Plain-text document sources:
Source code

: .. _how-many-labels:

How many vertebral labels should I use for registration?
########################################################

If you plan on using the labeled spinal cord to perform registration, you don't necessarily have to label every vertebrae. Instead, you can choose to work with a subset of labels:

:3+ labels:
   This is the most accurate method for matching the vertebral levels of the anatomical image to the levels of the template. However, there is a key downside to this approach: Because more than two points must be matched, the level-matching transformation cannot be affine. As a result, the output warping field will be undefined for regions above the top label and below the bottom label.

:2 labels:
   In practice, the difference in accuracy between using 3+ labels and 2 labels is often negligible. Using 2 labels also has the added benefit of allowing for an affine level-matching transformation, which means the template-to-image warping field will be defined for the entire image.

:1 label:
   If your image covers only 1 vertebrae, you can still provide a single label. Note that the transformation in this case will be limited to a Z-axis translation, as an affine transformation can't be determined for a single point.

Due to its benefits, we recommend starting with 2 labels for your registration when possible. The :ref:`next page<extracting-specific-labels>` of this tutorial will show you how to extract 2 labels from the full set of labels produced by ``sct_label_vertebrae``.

* * *

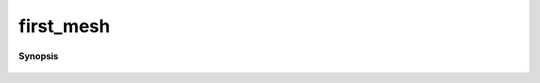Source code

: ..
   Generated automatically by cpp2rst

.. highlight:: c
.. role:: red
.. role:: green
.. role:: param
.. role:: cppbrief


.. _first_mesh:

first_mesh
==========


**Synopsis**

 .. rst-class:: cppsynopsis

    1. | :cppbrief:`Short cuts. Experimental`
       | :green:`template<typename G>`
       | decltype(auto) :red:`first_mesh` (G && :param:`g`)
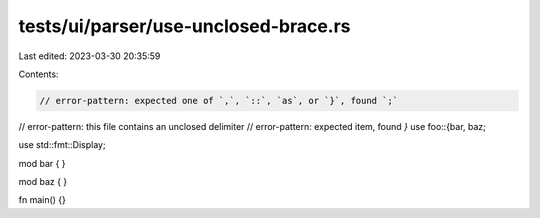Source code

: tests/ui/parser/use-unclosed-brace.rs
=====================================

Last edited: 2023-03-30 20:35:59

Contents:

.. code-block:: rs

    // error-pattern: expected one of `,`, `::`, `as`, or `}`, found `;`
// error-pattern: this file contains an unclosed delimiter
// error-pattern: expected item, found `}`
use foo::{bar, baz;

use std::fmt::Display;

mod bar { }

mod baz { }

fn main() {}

Exercise directions:
Filter the entries down to the lines with the word "found" in them, and copy those lines.

Reply:
    // error-pattern: expected one of `,`, `::`, `as`, or `}`, found `;`
// error-pattern: expected item, found `}`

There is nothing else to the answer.